TASK ITEM:
Within the records, which lines hold the string "помидоров"? Report each one by copying it.

RECORDED DATA:
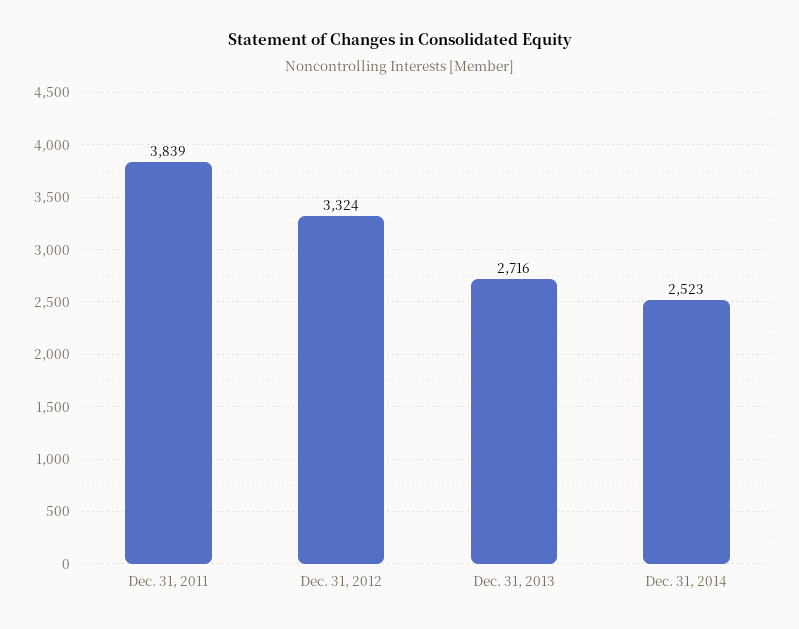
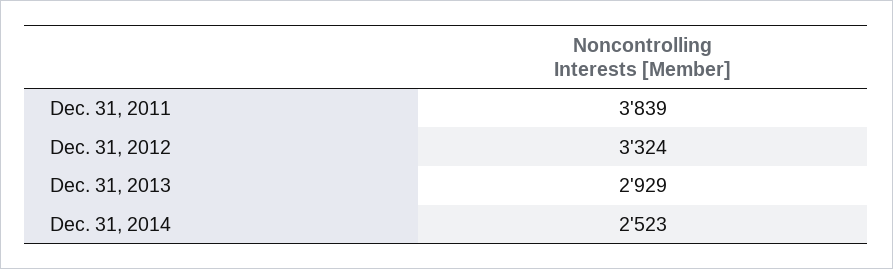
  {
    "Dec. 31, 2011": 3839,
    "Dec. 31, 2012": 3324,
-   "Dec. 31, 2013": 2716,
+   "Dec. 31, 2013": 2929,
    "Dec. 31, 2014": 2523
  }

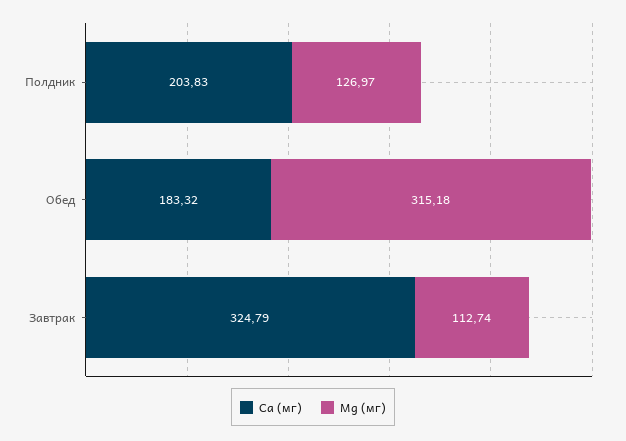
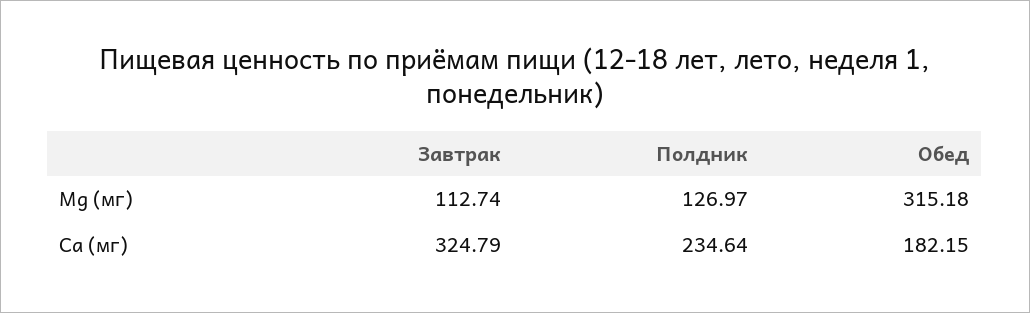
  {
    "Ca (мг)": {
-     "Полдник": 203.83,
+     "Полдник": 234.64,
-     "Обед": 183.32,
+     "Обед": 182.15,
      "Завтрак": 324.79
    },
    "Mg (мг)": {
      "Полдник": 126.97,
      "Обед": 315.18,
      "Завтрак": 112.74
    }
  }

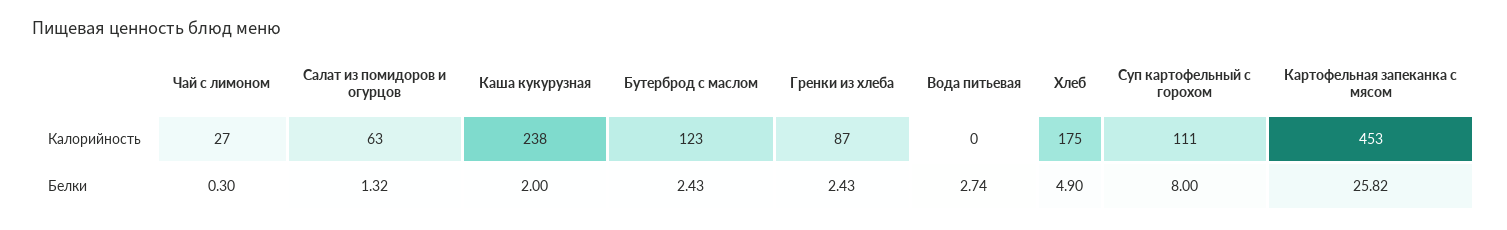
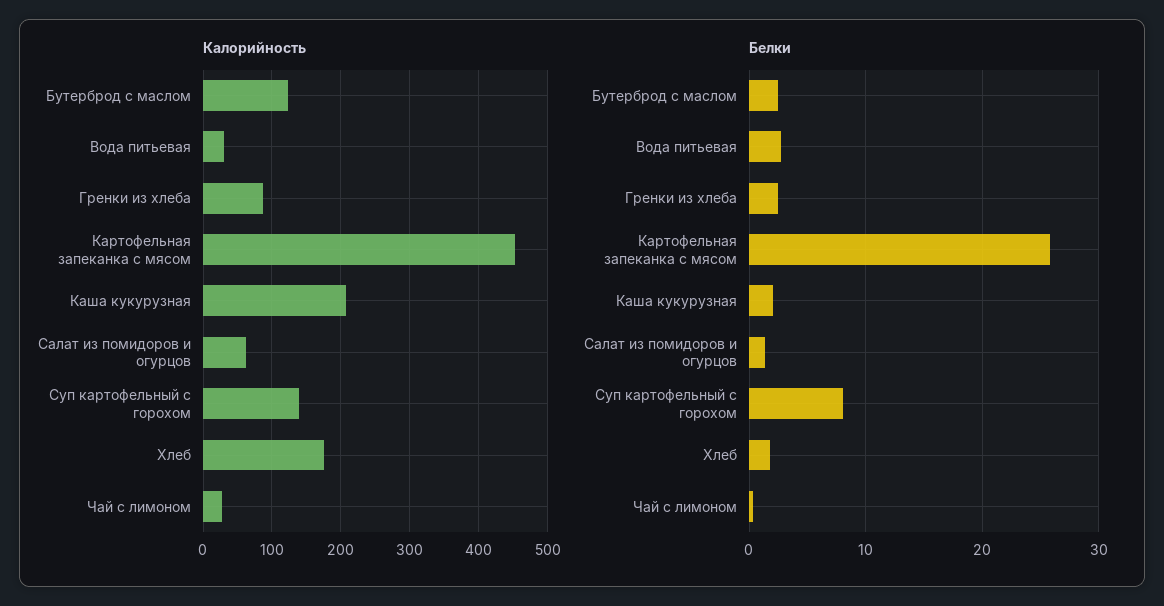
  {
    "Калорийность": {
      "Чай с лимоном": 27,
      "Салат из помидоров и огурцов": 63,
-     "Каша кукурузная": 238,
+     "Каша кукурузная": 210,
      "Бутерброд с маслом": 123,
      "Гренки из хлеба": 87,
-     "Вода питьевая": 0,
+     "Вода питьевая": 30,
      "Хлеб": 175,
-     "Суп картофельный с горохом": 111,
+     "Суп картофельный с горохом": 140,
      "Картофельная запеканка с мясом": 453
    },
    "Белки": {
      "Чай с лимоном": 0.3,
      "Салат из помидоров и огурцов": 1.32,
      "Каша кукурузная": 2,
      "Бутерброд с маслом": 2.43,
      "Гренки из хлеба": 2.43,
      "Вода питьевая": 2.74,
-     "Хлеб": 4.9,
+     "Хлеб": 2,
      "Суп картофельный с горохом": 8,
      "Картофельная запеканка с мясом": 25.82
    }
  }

* * *

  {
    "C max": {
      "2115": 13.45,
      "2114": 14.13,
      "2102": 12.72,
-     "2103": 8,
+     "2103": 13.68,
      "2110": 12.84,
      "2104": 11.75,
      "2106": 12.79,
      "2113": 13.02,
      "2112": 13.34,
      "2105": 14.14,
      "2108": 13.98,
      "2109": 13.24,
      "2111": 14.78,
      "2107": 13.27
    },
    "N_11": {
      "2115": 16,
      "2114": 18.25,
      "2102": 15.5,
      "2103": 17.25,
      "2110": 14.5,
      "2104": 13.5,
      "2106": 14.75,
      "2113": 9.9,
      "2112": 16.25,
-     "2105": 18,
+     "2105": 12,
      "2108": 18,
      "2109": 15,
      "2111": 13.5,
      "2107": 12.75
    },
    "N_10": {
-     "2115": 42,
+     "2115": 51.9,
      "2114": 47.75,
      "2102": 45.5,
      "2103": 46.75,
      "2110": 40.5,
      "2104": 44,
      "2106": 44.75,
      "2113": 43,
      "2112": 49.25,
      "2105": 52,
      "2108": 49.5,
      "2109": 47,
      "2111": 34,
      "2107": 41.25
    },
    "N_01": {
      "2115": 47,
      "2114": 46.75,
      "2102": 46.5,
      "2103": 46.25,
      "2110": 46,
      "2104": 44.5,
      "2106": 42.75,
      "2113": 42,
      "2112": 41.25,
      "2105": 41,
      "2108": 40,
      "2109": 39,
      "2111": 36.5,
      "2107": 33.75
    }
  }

--

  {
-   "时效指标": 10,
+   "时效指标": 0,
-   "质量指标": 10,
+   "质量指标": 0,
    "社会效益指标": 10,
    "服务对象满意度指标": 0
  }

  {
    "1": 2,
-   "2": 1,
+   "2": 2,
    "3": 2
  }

EXERCISE OUTPUT:
      "Салат из помидоров и огурцов": 63,
      "Салат из помидоров и огурцов": 1.32,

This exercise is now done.